This is the first year I can really see changes in my personal book-buying habits. Like many others, I’ve found that I’m buying books more often again. This has a lot to do with the convenience and direct nature of buying ebooks. (Feeling down at midnight no longer requires scavenging closets for books.) But I’m also buying print more and often based on its object-value; I like a well-made book, with diagrams and illustrations, and not too many photos. But why the change?
I think it’s mainly because online book searching is becoming dead easy and retailer-independent. If I decide I like a particular author, subject, or an eccentric/focused publisher, I can (mostly) just buy those books that make sense for me. I’m not feeling limited to buying books offered by a specific retailer. (I prefer to wander my own path.) Yes, it’s a challenge to achieve app-independence with e-tailers, but it can be done. And libraries? I’m looking at libraries again, though not borrowing much yet, which makes me even more curious.
All this ties to a number of new things in my work specialty, metadata. There, all the news is about persistent links and not SEO but improved search. (See: BISG publishing a Keywords Best Practice.) There is work being done to start linking book-focused ONIX metadata to the broader Schema.org meta-tagging that’s given priority in search engines. The book industry keeps talking about the persistent identifiers that matter the most to search engines (i.e., the ISNI for author identification, and the ISTC for work identification), but more than that, the scuttlebutt is increasing on how the ONIX and Schema standards themselves are becoming “linked data.” Their joint best practice updates are all about accuracy, clarity, and ONIX 3.0.
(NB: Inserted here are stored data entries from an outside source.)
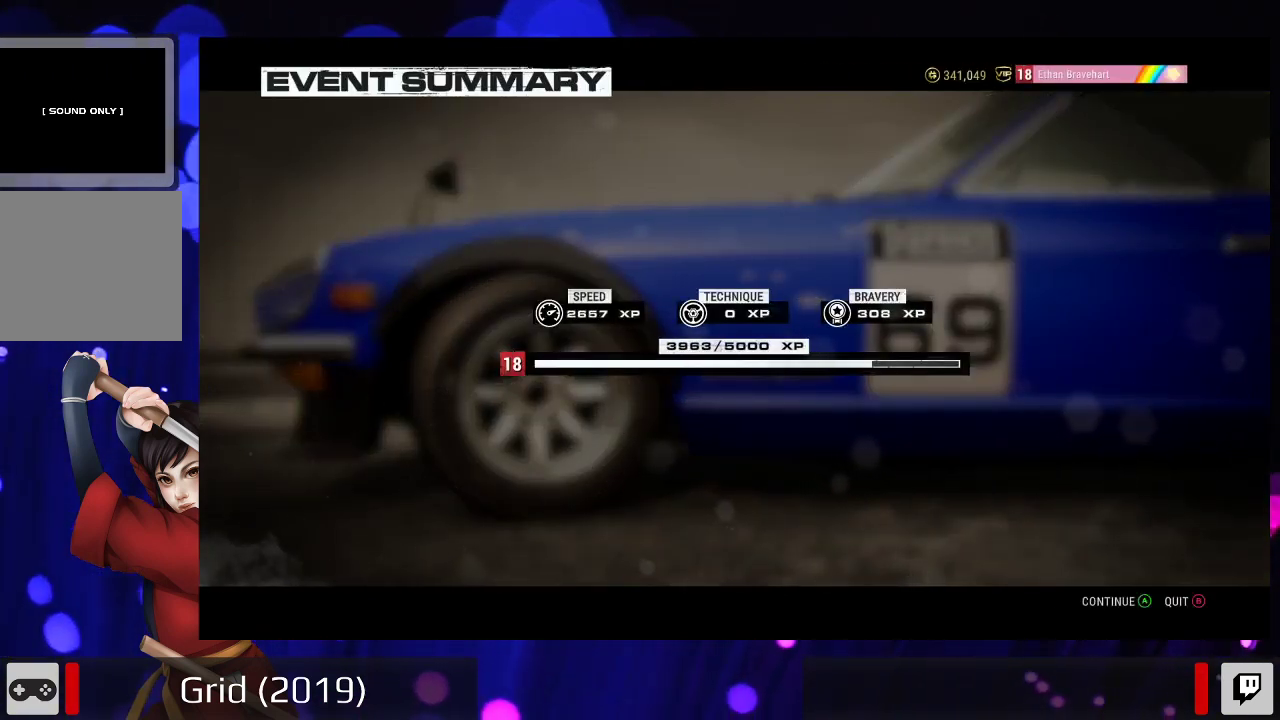
{"buttons": [], "left_stick": "center", "right_stick": "center", "events": [[100, "A", "up"]]}
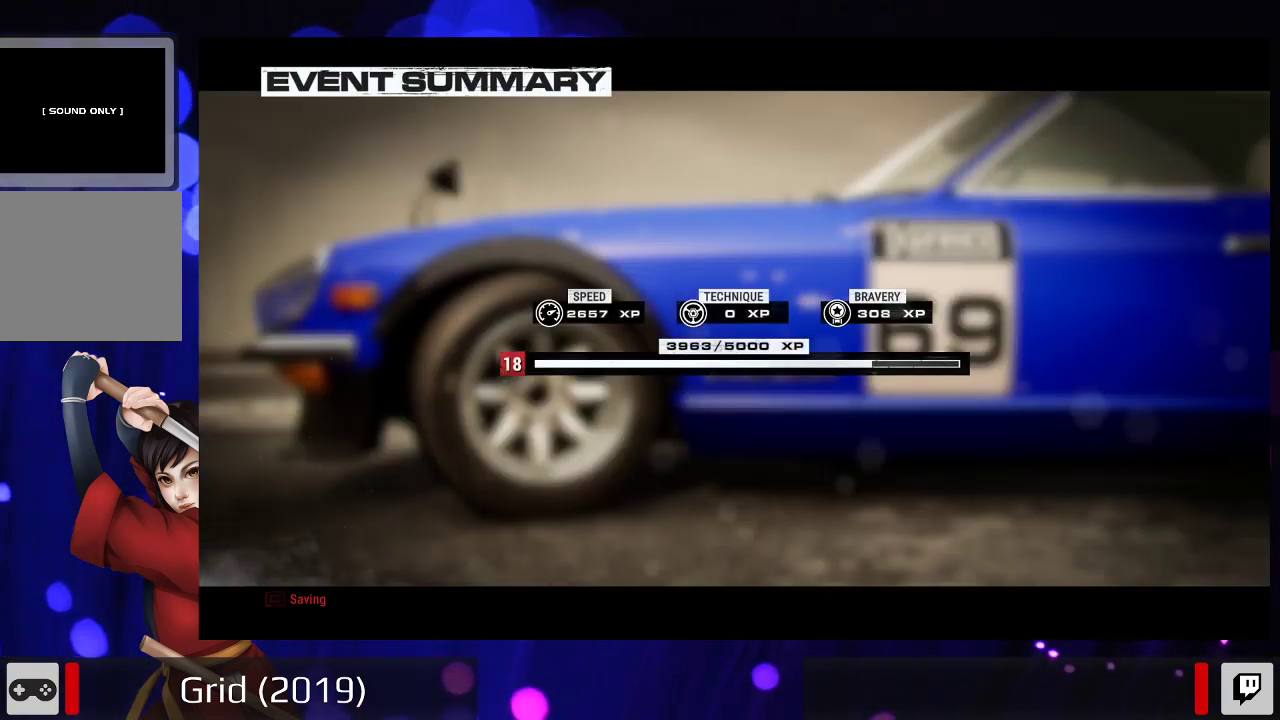
{"buttons": [], "left_stick": "center", "right_stick": "center", "events": []}
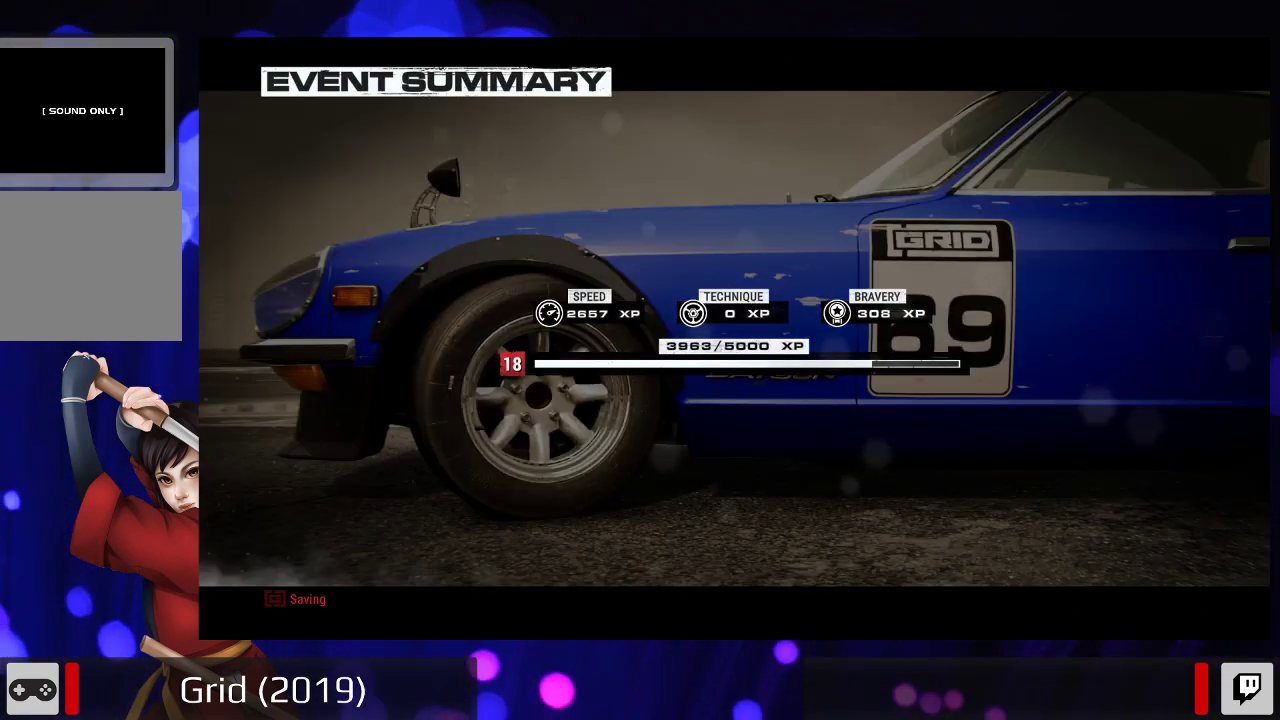
{"buttons": [], "left_stick": "center", "right_stick": "center", "events": []}
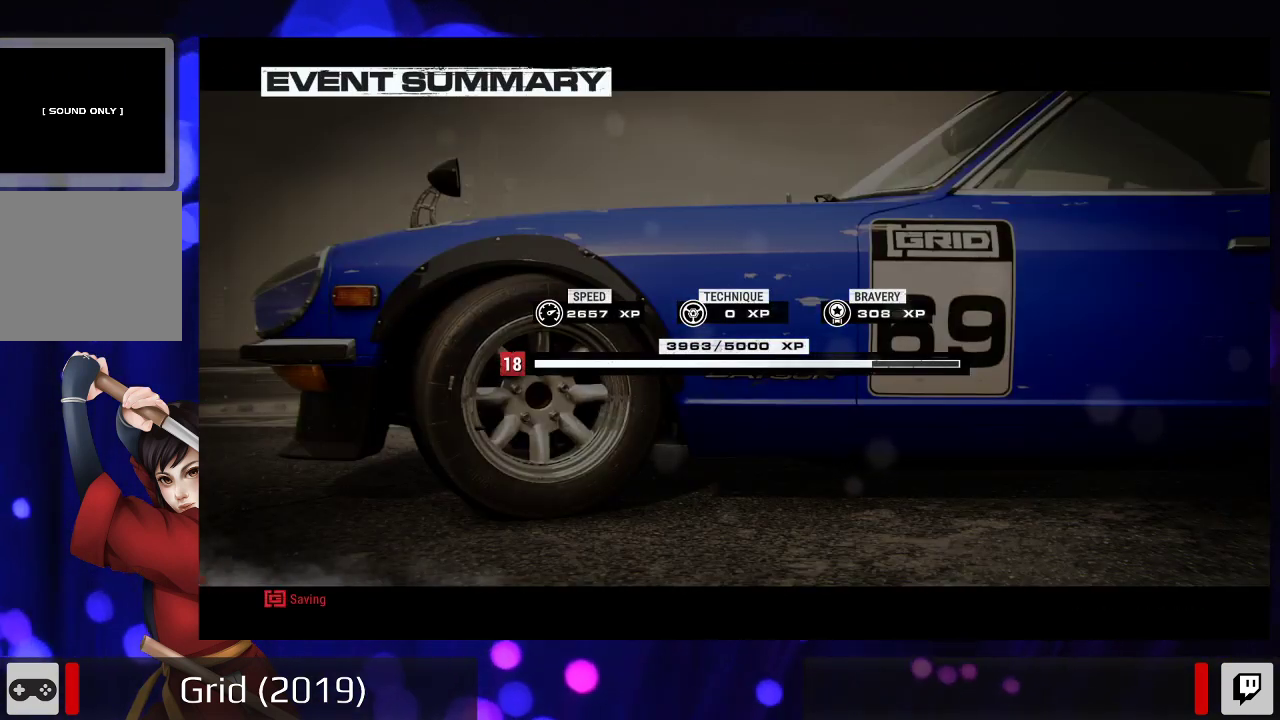
{"buttons": [], "left_stick": "center", "right_stick": "center", "events": []}
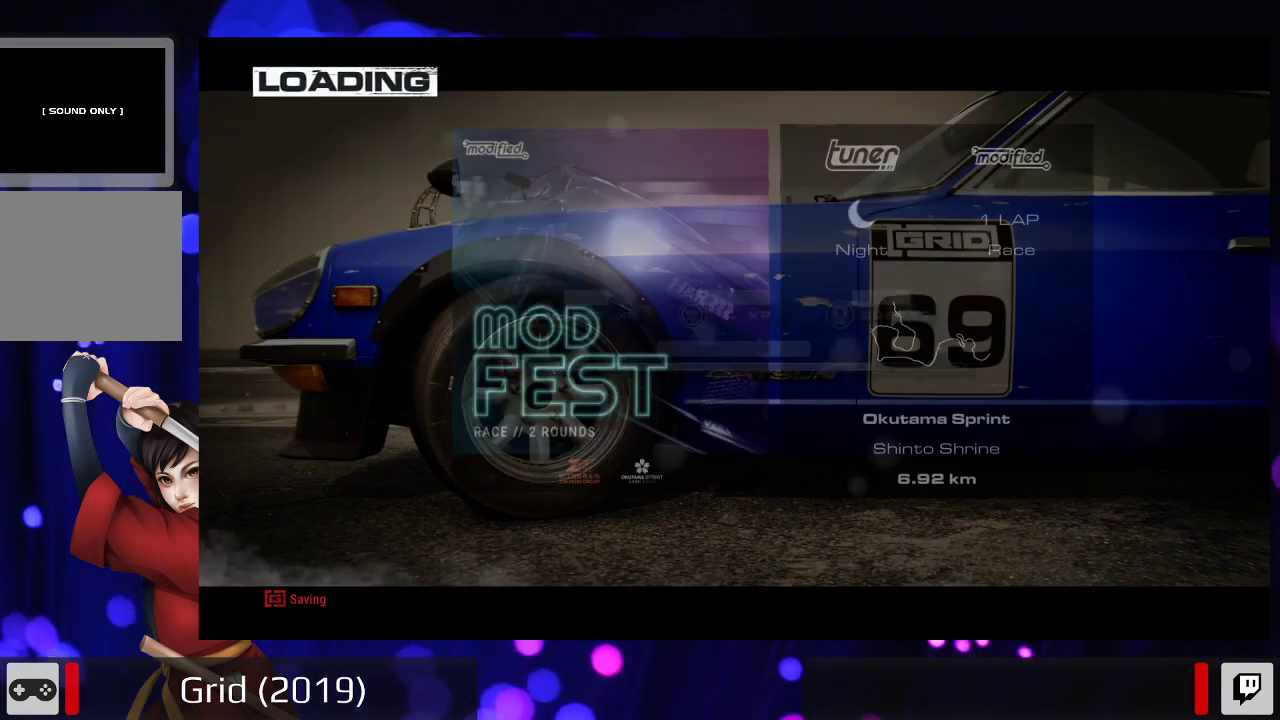
{"buttons": ["A"], "left_stick": "center", "right_stick": "center", "events": [[467, "A", "down"]]}
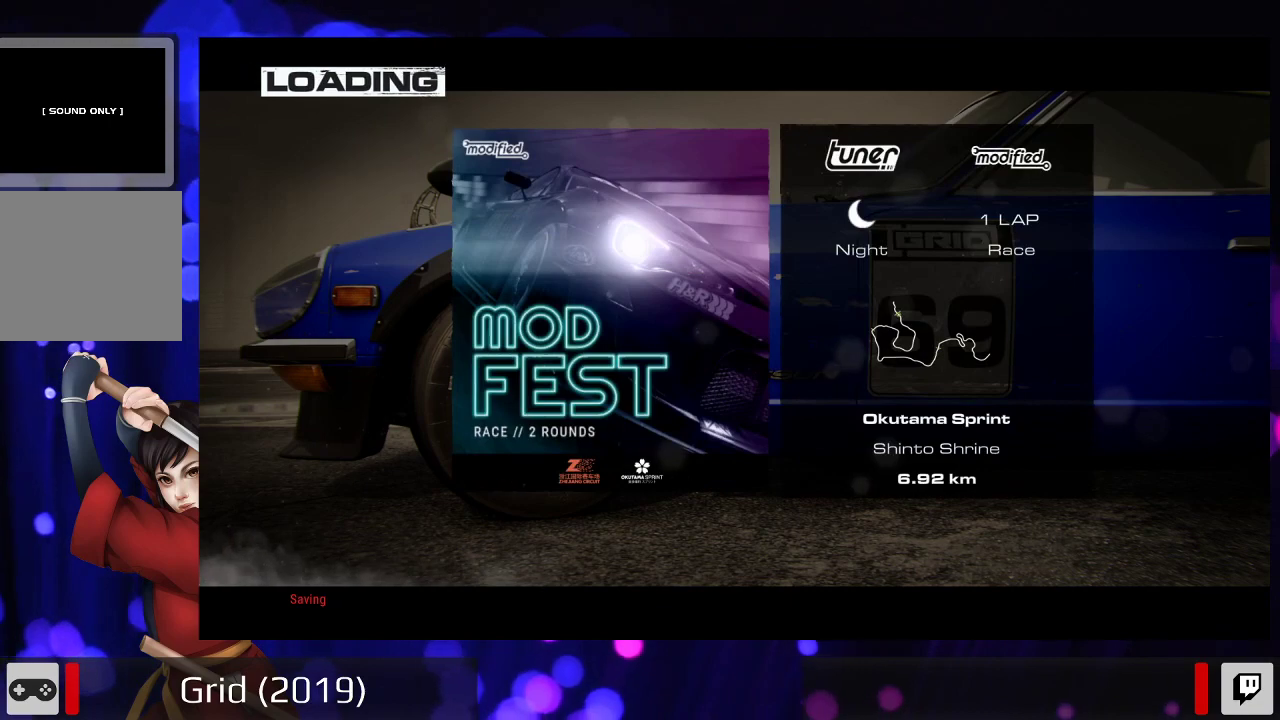
{"buttons": [], "left_stick": "center", "right_stick": "center", "events": [[100, "A", "up"]]}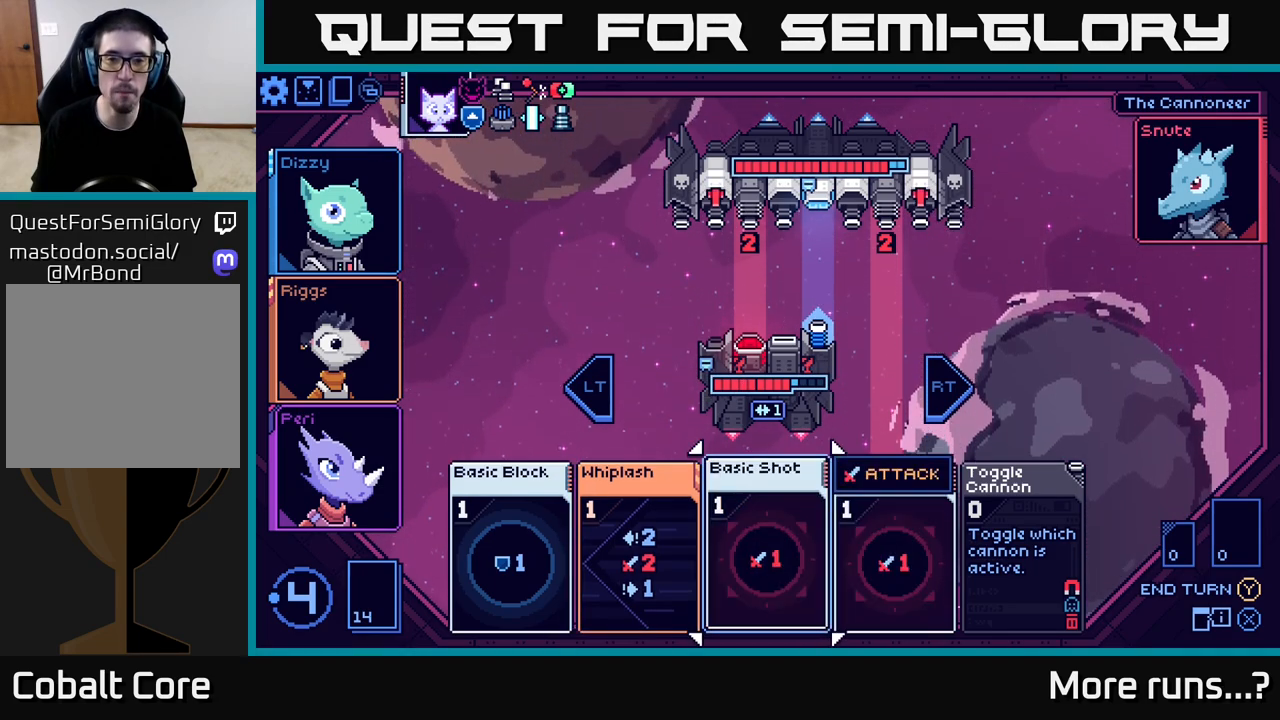
Gameplay with a controller (Xbox layout); each line is a JSON object with the inputs held at the frame after it. "events" lists button and stick changes between this image and that frame as [ms after this image, input, new state], when the widget could be followed in between. Not read: L1 R1.
{"buttons": [], "left_stick": "right", "right_stick": "center", "events": [[117, "left_stick", "left"], [300, "left_stick", "center"], [467, "left_stick", "right"]]}
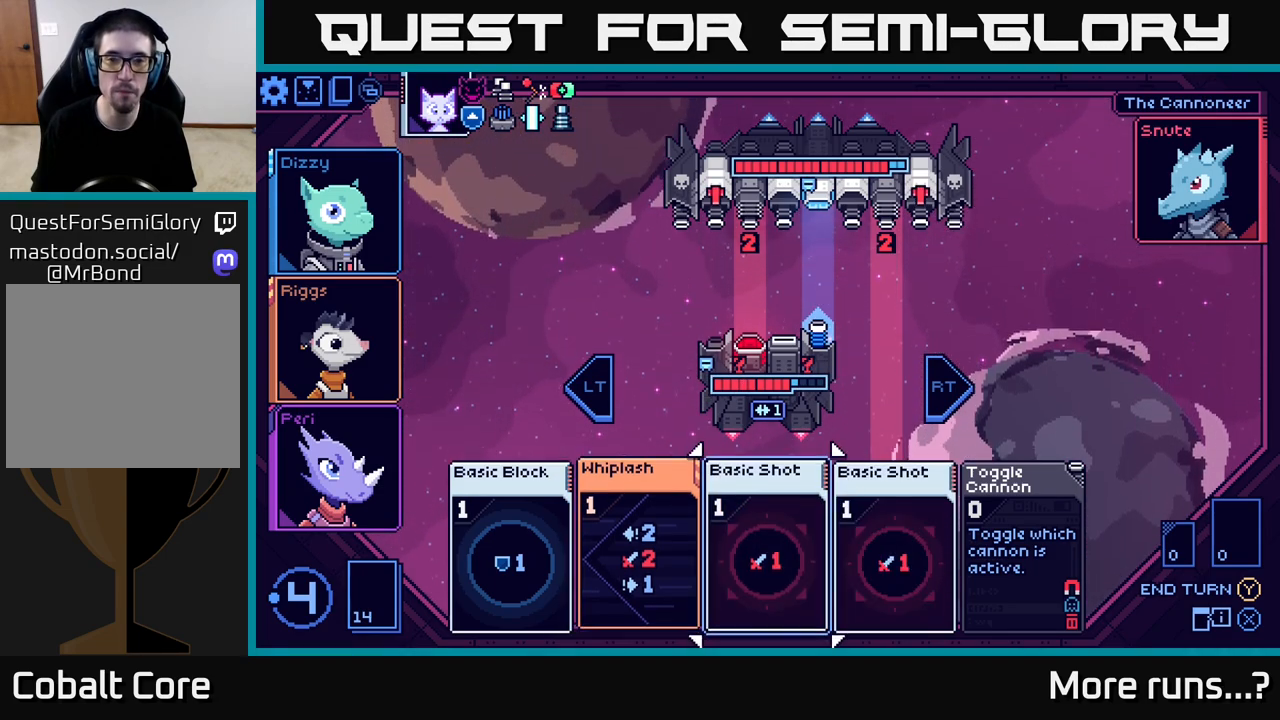
{"buttons": [], "left_stick": "left", "right_stick": "center", "events": [[167, "left_stick", "center"], [417, "left_stick", "left"]]}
Still, it’s standards work and this will obviously affect publishing over the next decade or more (remembering that it will take another three years to bring the ISBN standard into the state that would have been appropriate a year ago). And much of it is outside the realm of obvious publisher support. But publishers shouldn’t lose sight that the standards community is trying to ensure that the tools are ready when they’re needed. If I can identify changes to my book-buying patterns and realize that they are all in the backend support programming of my life, maybe it’s time to look at what the ROI is for not investing more time in metadata. I’m feeling more confident about the place of books in my life and I can feel the unseen hand goosing me along and moving my pocket book in its mysterious ways. I’d say that publishers should spend some time next year thinking about their metadata, and asking if they are feeling the love from how consumers buy today.